**PROBLEM DETAILS**. Rewrite the items below, putting "Troubleshooting" in place of every occurrence of "Troubleshoot" and leaving everything else unaltered.
##########
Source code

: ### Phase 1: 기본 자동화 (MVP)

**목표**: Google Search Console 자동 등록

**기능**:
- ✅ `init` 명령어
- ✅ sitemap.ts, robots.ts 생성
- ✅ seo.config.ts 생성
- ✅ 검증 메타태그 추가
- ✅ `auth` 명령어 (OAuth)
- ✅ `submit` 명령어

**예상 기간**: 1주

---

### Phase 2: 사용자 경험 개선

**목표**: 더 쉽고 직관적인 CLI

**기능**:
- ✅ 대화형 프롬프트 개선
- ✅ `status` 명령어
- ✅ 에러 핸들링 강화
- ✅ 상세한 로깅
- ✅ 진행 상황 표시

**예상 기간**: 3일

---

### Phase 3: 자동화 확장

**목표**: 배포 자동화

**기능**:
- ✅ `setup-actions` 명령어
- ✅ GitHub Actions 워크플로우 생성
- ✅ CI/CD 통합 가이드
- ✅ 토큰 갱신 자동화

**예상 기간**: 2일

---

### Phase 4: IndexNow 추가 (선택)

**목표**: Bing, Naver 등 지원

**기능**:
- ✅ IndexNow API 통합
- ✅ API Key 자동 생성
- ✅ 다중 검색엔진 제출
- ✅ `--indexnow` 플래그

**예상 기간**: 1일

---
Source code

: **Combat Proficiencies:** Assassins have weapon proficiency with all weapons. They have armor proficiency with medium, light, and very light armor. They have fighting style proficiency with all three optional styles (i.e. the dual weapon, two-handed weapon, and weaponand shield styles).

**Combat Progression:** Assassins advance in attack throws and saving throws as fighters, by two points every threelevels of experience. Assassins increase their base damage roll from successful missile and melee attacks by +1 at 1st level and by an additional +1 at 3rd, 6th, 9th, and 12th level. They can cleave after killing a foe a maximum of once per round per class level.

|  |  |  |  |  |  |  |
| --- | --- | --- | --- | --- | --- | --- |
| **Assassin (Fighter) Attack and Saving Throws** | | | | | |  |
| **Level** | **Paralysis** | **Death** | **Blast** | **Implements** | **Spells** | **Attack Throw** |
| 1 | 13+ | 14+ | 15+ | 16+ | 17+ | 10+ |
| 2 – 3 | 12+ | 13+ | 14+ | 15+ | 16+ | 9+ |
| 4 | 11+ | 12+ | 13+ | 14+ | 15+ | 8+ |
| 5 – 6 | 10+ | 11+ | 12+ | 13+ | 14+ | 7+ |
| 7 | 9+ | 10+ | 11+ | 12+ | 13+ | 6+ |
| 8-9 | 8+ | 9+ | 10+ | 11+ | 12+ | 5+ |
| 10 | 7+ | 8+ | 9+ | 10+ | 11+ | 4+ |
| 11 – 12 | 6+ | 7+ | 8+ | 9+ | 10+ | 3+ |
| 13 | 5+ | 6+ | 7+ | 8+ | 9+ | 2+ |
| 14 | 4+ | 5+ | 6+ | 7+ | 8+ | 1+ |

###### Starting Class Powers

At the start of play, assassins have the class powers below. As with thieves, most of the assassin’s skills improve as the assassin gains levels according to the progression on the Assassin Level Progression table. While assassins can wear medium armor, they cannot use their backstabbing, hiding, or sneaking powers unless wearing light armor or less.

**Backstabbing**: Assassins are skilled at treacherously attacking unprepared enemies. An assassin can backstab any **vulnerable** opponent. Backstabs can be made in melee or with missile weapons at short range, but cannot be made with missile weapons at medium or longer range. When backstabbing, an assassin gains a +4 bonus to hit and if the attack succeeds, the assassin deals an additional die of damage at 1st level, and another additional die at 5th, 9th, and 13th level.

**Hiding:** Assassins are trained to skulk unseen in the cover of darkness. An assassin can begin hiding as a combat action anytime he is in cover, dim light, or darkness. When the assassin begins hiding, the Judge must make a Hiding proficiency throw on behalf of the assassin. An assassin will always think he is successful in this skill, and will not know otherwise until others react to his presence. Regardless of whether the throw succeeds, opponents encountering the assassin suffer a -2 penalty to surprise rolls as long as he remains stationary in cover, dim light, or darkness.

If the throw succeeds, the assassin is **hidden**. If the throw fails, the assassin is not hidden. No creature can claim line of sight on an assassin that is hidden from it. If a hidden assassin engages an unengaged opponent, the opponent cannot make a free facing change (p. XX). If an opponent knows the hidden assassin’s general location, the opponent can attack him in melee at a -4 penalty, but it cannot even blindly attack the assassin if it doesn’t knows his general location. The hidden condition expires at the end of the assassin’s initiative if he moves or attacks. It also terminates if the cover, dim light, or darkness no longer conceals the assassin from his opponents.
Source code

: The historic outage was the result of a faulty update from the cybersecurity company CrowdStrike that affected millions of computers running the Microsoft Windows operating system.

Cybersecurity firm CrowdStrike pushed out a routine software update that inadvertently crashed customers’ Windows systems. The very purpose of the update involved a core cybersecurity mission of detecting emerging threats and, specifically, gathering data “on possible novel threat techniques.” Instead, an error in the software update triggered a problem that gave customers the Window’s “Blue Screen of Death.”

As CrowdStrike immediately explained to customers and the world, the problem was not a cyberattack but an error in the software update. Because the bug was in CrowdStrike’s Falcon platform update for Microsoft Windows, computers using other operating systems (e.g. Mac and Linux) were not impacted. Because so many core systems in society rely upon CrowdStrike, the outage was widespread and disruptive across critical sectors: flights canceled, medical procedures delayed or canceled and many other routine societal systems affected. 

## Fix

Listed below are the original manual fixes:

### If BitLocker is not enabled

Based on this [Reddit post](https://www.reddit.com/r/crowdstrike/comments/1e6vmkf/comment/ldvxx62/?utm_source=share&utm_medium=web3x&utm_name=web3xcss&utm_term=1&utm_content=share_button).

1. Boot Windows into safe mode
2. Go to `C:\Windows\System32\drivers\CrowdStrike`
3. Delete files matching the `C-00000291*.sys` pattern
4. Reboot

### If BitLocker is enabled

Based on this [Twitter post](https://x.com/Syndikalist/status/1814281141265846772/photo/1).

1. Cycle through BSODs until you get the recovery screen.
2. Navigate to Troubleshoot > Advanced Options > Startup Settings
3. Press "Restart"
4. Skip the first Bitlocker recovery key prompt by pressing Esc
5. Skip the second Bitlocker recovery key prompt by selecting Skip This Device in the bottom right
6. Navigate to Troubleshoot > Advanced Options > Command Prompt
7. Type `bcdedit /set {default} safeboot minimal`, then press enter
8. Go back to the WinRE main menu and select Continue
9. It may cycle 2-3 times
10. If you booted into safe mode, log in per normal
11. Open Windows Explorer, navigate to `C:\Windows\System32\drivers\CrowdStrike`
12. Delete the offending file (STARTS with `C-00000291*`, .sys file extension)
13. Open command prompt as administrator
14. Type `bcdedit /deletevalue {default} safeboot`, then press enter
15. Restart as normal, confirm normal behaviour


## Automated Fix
##########
**ANSWER FOR THE TASK**.
Source code

: ### Phase 1: 기본 자동화 (MVP)

**목표**: Google Search Console 자동 등록

**기능**:
- ✅ `init` 명령어
- ✅ sitemap.ts, robots.ts 생성
- ✅ seo.config.ts 생성
- ✅ 검증 메타태그 추가
- ✅ `auth` 명령어 (OAuth)
- ✅ `submit` 명령어

**예상 기간**: 1주

---

### Phase 2: 사용자 경험 개선

**목표**: 더 쉽고 직관적인 CLI

**기능**:
- ✅ 대화형 프롬프트 개선
- ✅ `status` 명령어
- ✅ 에러 핸들링 강화
- ✅ 상세한 로깅
- ✅ 진행 상황 표시

**예상 기간**: 3일

---

### Phase 3: 자동화 확장

**목표**: 배포 자동화

**기능**:
- ✅ `setup-actions` 명령어
- ✅ GitHub Actions 워크플로우 생성
- ✅ CI/CD 통합 가이드
- ✅ 토큰 갱신 자동화

**예상 기간**: 2일

---

### Phase 4: IndexNow 추가 (선택)

**목표**: Bing, Naver 등 지원

**기능**:
- ✅ IndexNow API 통합
- ✅ API Key 자동 생성
- ✅ 다중 검색엔진 제출
- ✅ `--indexnow` 플래그

**예상 기간**: 1일

---
Source code

: **Combat Proficiencies:** Assassins have weapon proficiency with all weapons. They have armor proficiency with medium, light, and very light armor. They have fighting style proficiency with all three optional styles (i.e. the dual weapon, two-handed weapon, and weaponand shield styles).

**Combat Progression:** Assassins advance in attack throws and saving throws as fighters, by two points every threelevels of experience. Assassins increase their base damage roll from successful missile and melee attacks by +1 at 1st level and by an additional +1 at 3rd, 6th, 9th, and 12th level. They can cleave after killing a foe a maximum of once per round per class level.

|  |  |  |  |  |  |  |
| --- | --- | --- | --- | --- | --- | --- |
| **Assassin (Fighter) Attack and Saving Throws** | | | | | |  |
| **Level** | **Paralysis** | **Death** | **Blast** | **Implements** | **Spells** | **Attack Throw** |
| 1 | 13+ | 14+ | 15+ | 16+ | 17+ | 10+ |
| 2 – 3 | 12+ | 13+ | 14+ | 15+ | 16+ | 9+ |
| 4 | 11+ | 12+ | 13+ | 14+ | 15+ | 8+ |
| 5 – 6 | 10+ | 11+ | 12+ | 13+ | 14+ | 7+ |
| 7 | 9+ | 10+ | 11+ | 12+ | 13+ | 6+ |
| 8-9 | 8+ | 9+ | 10+ | 11+ | 12+ | 5+ |
| 10 | 7+ | 8+ | 9+ | 10+ | 11+ | 4+ |
| 11 – 12 | 6+ | 7+ | 8+ | 9+ | 10+ | 3+ |
| 13 | 5+ | 6+ | 7+ | 8+ | 9+ | 2+ |
| 14 | 4+ | 5+ | 6+ | 7+ | 8+ | 1+ |

###### Starting Class Powers

At the start of play, assassins have the class powers below. As with thieves, most of the assassin’s skills improve as the assassin gains levels according to the progression on the Assassin Level Progression table. While assassins can wear medium armor, they cannot use their backstabbing, hiding, or sneaking powers unless wearing light armor or less.

**Backstabbing**: Assassins are skilled at treacherously attacking unprepared enemies. An assassin can backstab any **vulnerable** opponent. Backstabs can be made in melee or with missile weapons at short range, but cannot be made with missile weapons at medium or longer range. When backstabbing, an assassin gains a +4 bonus to hit and if the attack succeeds, the assassin deals an additional die of damage at 1st level, and another additional die at 5th, 9th, and 13th level.

**Hiding:** Assassins are trained to skulk unseen in the cover of darkness. An assassin can begin hiding as a combat action anytime he is in cover, dim light, or darkness. When the assassin begins hiding, the Judge must make a Hiding proficiency throw on behalf of the assassin. An assassin will always think he is successful in this skill, and will not know otherwise until others react to his presence. Regardless of whether the throw succeeds, opponents encountering the assassin suffer a -2 penalty to surprise rolls as long as he remains stationary in cover, dim light, or darkness.

If the throw succeeds, the assassin is **hidden**. If the throw fails, the assassin is not hidden. No creature can claim line of sight on an assassin that is hidden from it. If a hidden assassin engages an unengaged opponent, the opponent cannot make a free facing change (p. XX). If an opponent knows the hidden assassin’s general location, the opponent can attack him in melee at a -4 penalty, but it cannot even blindly attack the assassin if it doesn’t knows his general location. The hidden condition expires at the end of the assassin’s initiative if he moves or attacks. It also terminates if the cover, dim light, or darkness no longer conceals the assassin from his opponents.
Source code

: The historic outage was the result of a faulty update from the cybersecurity company CrowdStrike that affected millions of computers running the Microsoft Windows operating system.

Cybersecurity firm CrowdStrike pushed out a routine software update that inadvertently crashed customers’ Windows systems. The very purpose of the update involved a core cybersecurity mission of detecting emerging threats and, specifically, gathering data “on possible novel threat techniques.” Instead, an error in the software update triggered a problem that gave customers the Window’s “Blue Screen of Death.”

As CrowdStrike immediately explained to customers and the world, the problem was not a cyberattack but an error in the software update. Because the bug was in CrowdStrike’s Falcon platform update for Microsoft Windows, computers using other operating systems (e.g. Mac and Linux) were not impacted. Because so many core systems in society rely upon CrowdStrike, the outage was widespread and disruptive across critical sectors: flights canceled, medical procedures delayed or canceled and many other routine societal systems affected. 

## Fix

Listed below are the original manual fixes:

### If BitLocker is not enabled

Based on this [Reddit post](https://www.reddit.com/r/crowdstrike/comments/1e6vmkf/comment/ldvxx62/?utm_source=share&utm_medium=web3x&utm_name=web3xcss&utm_term=1&utm_content=share_button).

1. Boot Windows into safe mode
2. Go to `C:\Windows\System32\drivers\CrowdStrike`
3. Delete files matching the `C-00000291*.sys` pattern
4. Reboot

### If BitLocker is enabled

Based on this [Twitter post](https://x.com/Syndikalist/status/1814281141265846772/photo/1).

1. Cycle through BSODs until you get the recovery screen.
2. Navigate to Troubleshooting > Advanced Options > Startup Settings
3. Press "Restart"
4. Skip the first Bitlocker recovery key prompt by pressing Esc
5. Skip the second Bitlocker recovery key prompt by selecting Skip This Device in the bottom right
6. Navigate to Troubleshooting > Advanced Options > Command Prompt
7. Type `bcdedit /set {default} safeboot minimal`, then press enter
8. Go back to the WinRE main menu and select Continue
9. It may cycle 2-3 times
10. If you booted into safe mode, log in per normal
11. Open Windows Explorer, navigate to `C:\Windows\System32\drivers\CrowdStrike`
12. Delete the offending file (STARTS with `C-00000291*`, .sys file extension)
13. Open command prompt as administrator
14. Type `bcdedit /deletevalue {default} safeboot`, then press enter
15. Restart as normal, confirm normal behaviour


## Automated Fix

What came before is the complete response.